**Request:** Keep only the rows below that contain the word "concernant", treating uppercase and lowercase letters as different, and copy those rows out.

[Start of section]

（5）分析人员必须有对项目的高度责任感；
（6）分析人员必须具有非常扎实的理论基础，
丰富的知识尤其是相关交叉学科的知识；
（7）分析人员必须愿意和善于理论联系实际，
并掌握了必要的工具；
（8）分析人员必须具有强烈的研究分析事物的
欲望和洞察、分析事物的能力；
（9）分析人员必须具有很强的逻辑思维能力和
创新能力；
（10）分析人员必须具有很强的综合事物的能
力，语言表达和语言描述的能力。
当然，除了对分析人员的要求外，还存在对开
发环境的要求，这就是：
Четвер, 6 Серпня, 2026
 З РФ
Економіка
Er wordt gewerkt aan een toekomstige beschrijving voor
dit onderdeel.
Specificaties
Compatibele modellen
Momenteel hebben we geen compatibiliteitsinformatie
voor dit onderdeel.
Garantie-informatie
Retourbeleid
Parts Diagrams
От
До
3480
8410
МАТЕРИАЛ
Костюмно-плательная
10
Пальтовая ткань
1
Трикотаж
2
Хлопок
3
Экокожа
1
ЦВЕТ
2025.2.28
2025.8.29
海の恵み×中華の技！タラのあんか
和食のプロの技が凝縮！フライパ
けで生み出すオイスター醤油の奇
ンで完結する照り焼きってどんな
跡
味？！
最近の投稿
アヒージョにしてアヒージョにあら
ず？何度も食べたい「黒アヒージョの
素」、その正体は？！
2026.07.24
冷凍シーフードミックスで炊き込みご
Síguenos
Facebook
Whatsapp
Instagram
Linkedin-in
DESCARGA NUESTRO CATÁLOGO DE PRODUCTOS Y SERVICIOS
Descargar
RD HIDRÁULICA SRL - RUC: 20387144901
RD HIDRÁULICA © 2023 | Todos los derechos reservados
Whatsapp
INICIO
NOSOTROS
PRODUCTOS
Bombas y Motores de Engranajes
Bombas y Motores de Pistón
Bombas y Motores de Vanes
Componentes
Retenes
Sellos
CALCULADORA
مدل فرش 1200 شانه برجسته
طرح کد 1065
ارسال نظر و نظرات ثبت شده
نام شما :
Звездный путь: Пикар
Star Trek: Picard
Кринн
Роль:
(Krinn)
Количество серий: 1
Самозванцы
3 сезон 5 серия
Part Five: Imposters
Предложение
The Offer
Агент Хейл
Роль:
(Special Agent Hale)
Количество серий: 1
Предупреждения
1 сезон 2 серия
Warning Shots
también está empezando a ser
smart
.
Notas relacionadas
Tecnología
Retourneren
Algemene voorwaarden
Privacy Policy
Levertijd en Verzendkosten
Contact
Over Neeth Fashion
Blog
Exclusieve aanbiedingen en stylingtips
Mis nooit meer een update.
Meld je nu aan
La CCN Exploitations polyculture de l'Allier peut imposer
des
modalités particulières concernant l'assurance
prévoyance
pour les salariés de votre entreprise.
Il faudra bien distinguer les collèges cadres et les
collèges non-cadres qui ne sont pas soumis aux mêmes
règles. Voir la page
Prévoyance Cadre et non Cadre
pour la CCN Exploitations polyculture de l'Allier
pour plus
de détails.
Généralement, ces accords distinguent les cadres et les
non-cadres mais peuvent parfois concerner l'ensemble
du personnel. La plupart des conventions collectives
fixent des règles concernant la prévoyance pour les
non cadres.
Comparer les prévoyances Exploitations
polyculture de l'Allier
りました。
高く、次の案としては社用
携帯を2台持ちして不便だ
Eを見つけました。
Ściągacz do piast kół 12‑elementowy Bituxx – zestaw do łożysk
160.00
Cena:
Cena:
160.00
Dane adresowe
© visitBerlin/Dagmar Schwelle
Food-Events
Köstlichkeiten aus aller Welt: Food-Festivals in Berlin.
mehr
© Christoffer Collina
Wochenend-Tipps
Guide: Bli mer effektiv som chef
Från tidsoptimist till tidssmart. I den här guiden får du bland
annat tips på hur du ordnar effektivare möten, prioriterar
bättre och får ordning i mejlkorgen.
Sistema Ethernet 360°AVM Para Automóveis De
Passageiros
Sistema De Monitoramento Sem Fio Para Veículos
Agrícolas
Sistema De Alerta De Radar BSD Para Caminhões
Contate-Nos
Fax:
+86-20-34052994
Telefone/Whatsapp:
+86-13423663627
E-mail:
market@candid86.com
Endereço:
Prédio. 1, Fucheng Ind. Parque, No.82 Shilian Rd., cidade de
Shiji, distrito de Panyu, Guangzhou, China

[End of section]

**Answer section:**
modalités particulières concernant l'assurance
fixent des règles concernant la prévoyance pour les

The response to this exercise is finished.